Nasce bebê de mãe que recebeu útero transplantado nos EUA

Uma mulher que recebeu um transplante de útero nos EUA deu à luz um bebê saudável.

O caso foi divulgado pelo Centro Médico da Universidade Baylor, em Dallas, Texas, na semana passada.

O parto ocorreu em novembro, mas a data de nascimento, o sexo e o peso do bebê não foram revelados.

A americana, que também pediu para não ser identificada, havia nascido sem útero.

Meses antes de engravidar ela recebeu o órgão de uma doadora viva – Taylor Siler, de 36 anos, enfermeira e mãe de dois filhos.

“Tenho integrantes da minha família que lutaram para ter um filho e isso não é justo.

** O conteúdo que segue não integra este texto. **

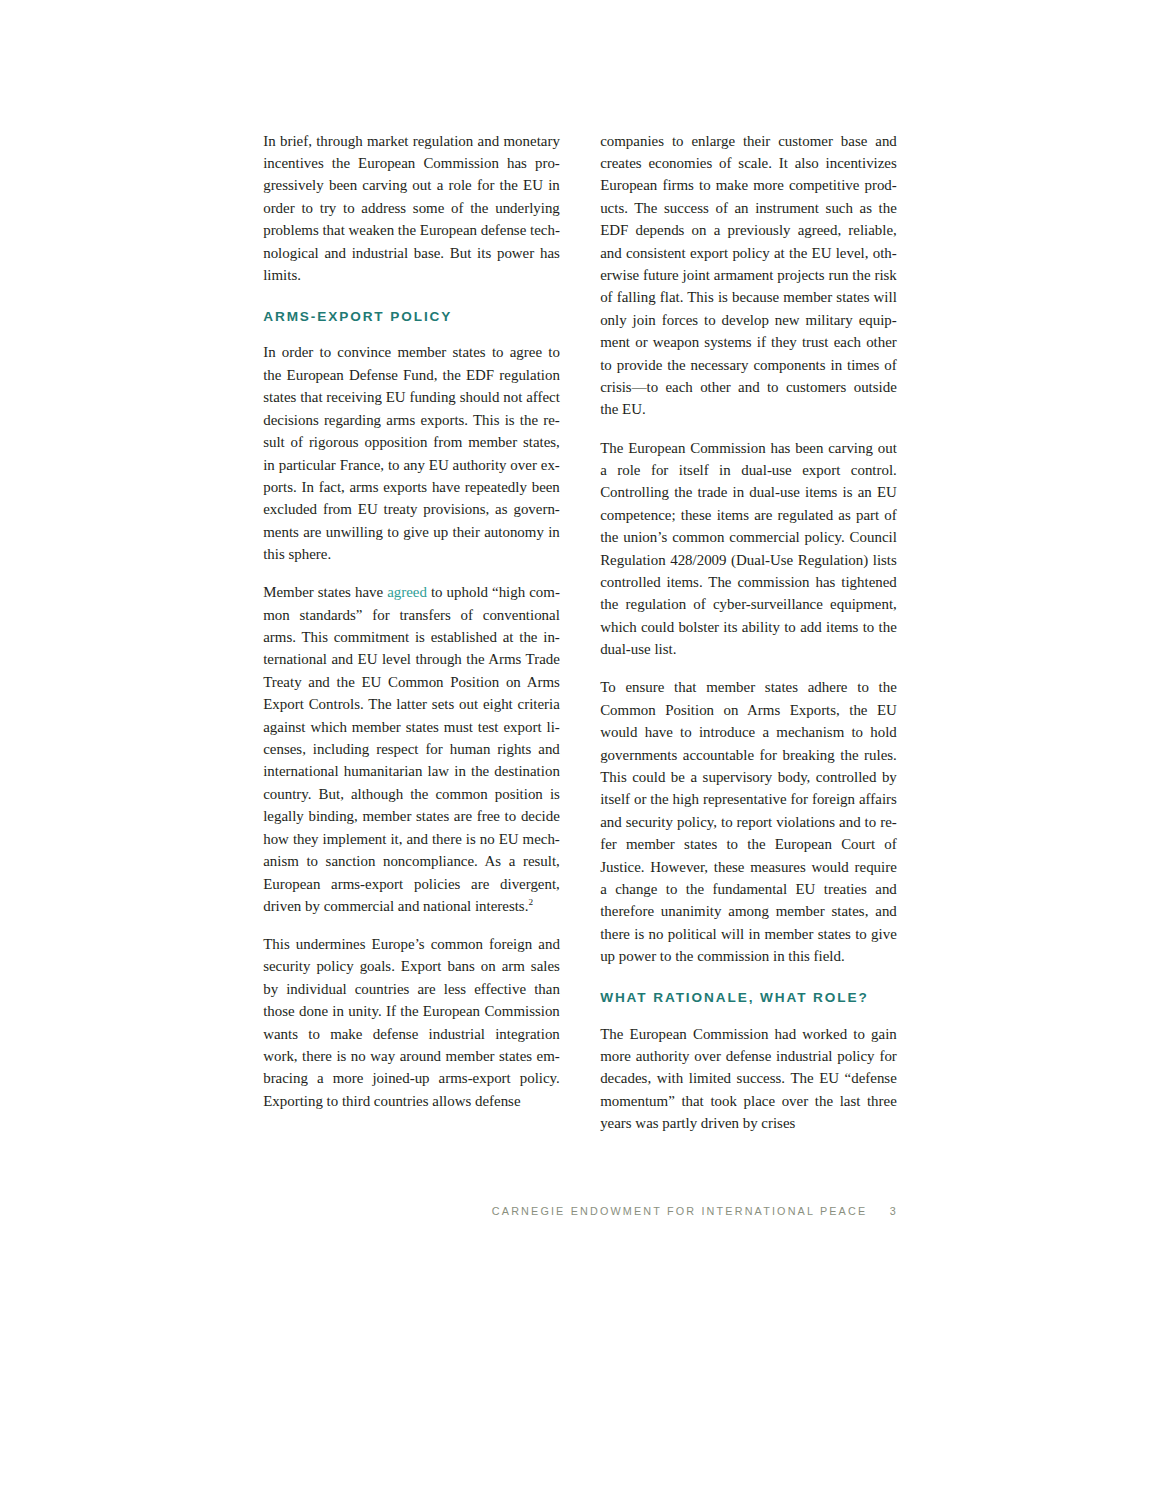In brief, through market regulation and monetary incentives the European Commission has progressively been carving out a role for the EU in order to try to address some of the underlying problems that weaken the European defense technological and industrial base. But its power has limits.
Arms-Export Policy
In order to convince member states to agree to the European Defense Fund, the EDF regulation states that receiving EU funding should not affect decisions regarding arms exports. This is the result of rigorous opposition from member states, in particular France, to any EU authority over exports. In fact, arms exports have repeatedly been excluded from EU treaty provisions, as governments are unwilling to give up their autonomy in this sphere.
Member states have agreed to uphold “high common standards” for transfers of conventional arms. This commitment is established at the international and EU level through the Arms Trade Treaty and the EU Common Position on Arms Export Controls. The latter sets out eight criteria against which member states must test export licenses, including respect for human rights and international humanitarian law in the destination country. But, although the common position is legally binding, member states are free to decide how they implement it, and there is no EU mechanism to sanction noncompliance. As a result, European arms-export policies are divergent, driven by commercial and national interests.2
This undermines Europe’s common foreign and security policy goals. Export bans on arm sales by individual countries are less effective than those done in unity. If the European Commission wants to make defense industrial integration work, there is no way around member states embracing a more joined-up arms-export policy. Exporting to third countries allows defense
companies to enlarge their customer base and creates economies of scale. It also incentivizes European firms to make more competitive products. The success of an instrument such as the EDF depends on a previously agreed, reliable, and consistent export policy at the EU level, otherwise future joint armament projects run the risk of falling flat. This is because member states will only join forces to develop new military equipment or weapon systems if they trust each other to provide the necessary components in times of crisis—to each other and to customers outside the EU.
The European Commission has been carving out a role for itself in dual-use export control. Controlling the trade in dual-use items is an EU competence; these items are regulated as part of the union’s common commercial policy. Council Regulation 428/2009 (Dual-Use Regulation) lists controlled items. The commission has tightened the regulation of cyber-surveillance equipment, which could bolster its ability to add items to the dual-use list.
To ensure that member states adhere to the Common Position on Arms Exports, the EU would have to introduce a mechanism to hold governments accountable for breaking the rules. This could be a supervisory body, controlled by itself or the high representative for foreign affairs and security policy, to report violations and to refer member states to the European Court of Justice. However, these measures would require a change to the fundamental EU treaties and therefore unanimity among member states, and there is no political will in member states to give up power to the commission in this field.
What Rationale, What Role?
The European Commission had worked to gain more authority over defense industrial policy for decades, with limited success. The EU “defense momentum” that took place over the last three years was partly driven by crises
Carnegie Endowment for International Peace 3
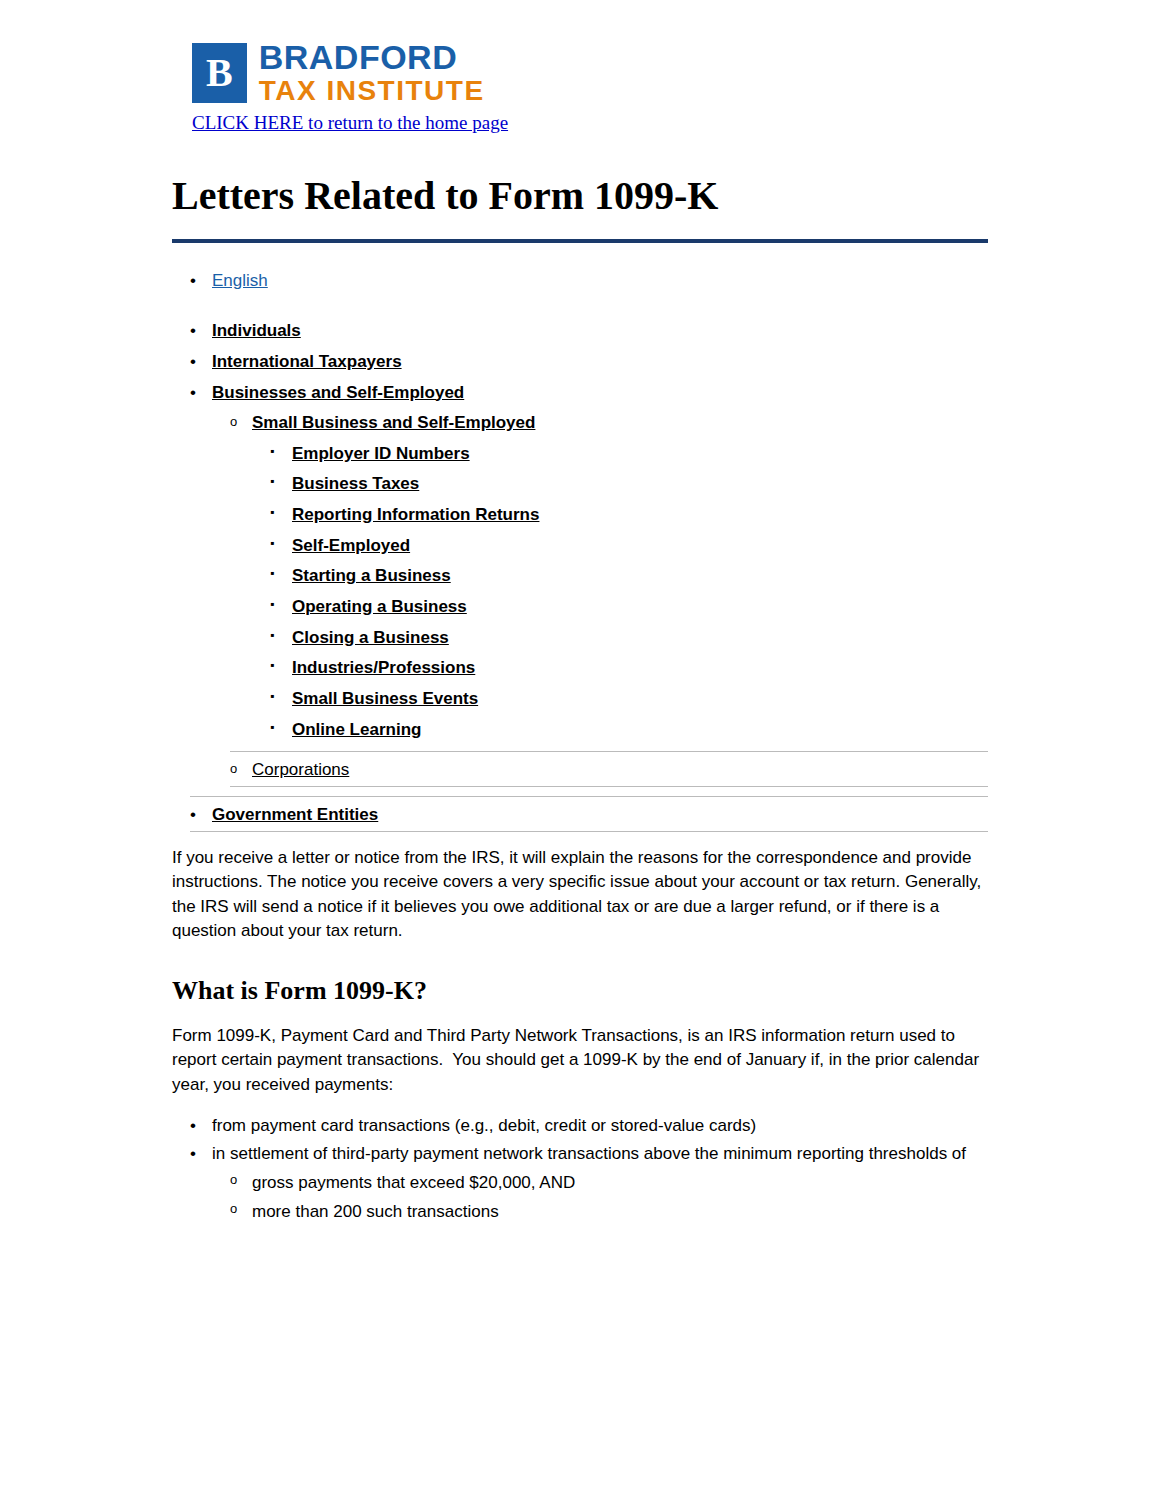B
BRADFORD
TAX INSTITUTE
CLICK HERE to return to the home page
Letters Related to Form 1099-K
English
Individuals
International Taxpayers
Businesses and Self-Employed
Small Business and Self-Employed
Employer ID Numbers
Business Taxes
Reporting Information Returns
Self-Employed
Starting a Business
Operating a Business
Closing a Business
Industries/Professions
Small Business Events
Online Learning
Corporations
Government Entities
If you receive a letter or notice from the IRS, it will explain the reasons for the correspondence and provide instructions. The notice you receive covers a very specific issue about your account or tax return. Generally, the IRS will send a notice if it believes you owe additional tax or are due a larger refund, or if there is a question about your tax return.
What is Form 1099-K?
Form 1099-K, Payment Card and Third Party Network Transactions, is an IRS information return used to report certain payment transactions. You should get a 1099-K by the end of January if, in the prior calendar year, you received payments:
from payment card transactions (e.g., debit, credit or stored-value cards)
in settlement of third-party payment network transactions above the minimum reporting thresholds of
gross payments that exceed $20,000, AND
more than 200 such transactions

É incrível poder dar essa opção às pessoas.”, disse a doadora Taylor em entrevista à revista americana Time.

Transplante de útero

É a primeira vez que um parto é realizado após um transplante de útero nos Estados Unidos.

Até então, o procedimento só havia tido sucesso na Suécia.

De acordo com a equipe do hospital americano, que possui um programa de transplantes de útero, dez cirurgias já foram realizadas, mas apenas cinco deles não foram rejeitados.

O transplante de útero ainda é considerado experimental. Ele foi realizado apenas 16 vezes no mundo.

O procedimento leva entre seis e dez horas para ser concluído, incluindo a remoção do útero saudável, proveniente de doadoras vivas ou não, e a transplantação na receptora.

Ao contrário dos transplantes de outros órgãos, este é apenas para possibilitar que a receptora engravide.

Gestação pós-transplante

Depois do procedimento, devido ao fato de os ovários não terem ligação com o novo órgão, a fertilização in vitro é a única forma de fecundação.

Para evitar o uso prolongado de imunossupressores – medicamentos que previnem a rejeição do transplante – o útero é removido logo no momento da cesárea.

De acordo com as diretrizes da Suécia, deve-se esperar um ano para a inseminação artificial.

No entanto, nos Estados Unidos, os médicos passaram a tentar a inseminação assim que a mulher teve sua primeira menstruação.

Para a Sociedade Americana de Medicina Reprodutiva, o caso representa um marco importante na história da medicina reprodutiva. O próximo passo é desenvolver diretrizes para a segurança do procedimento.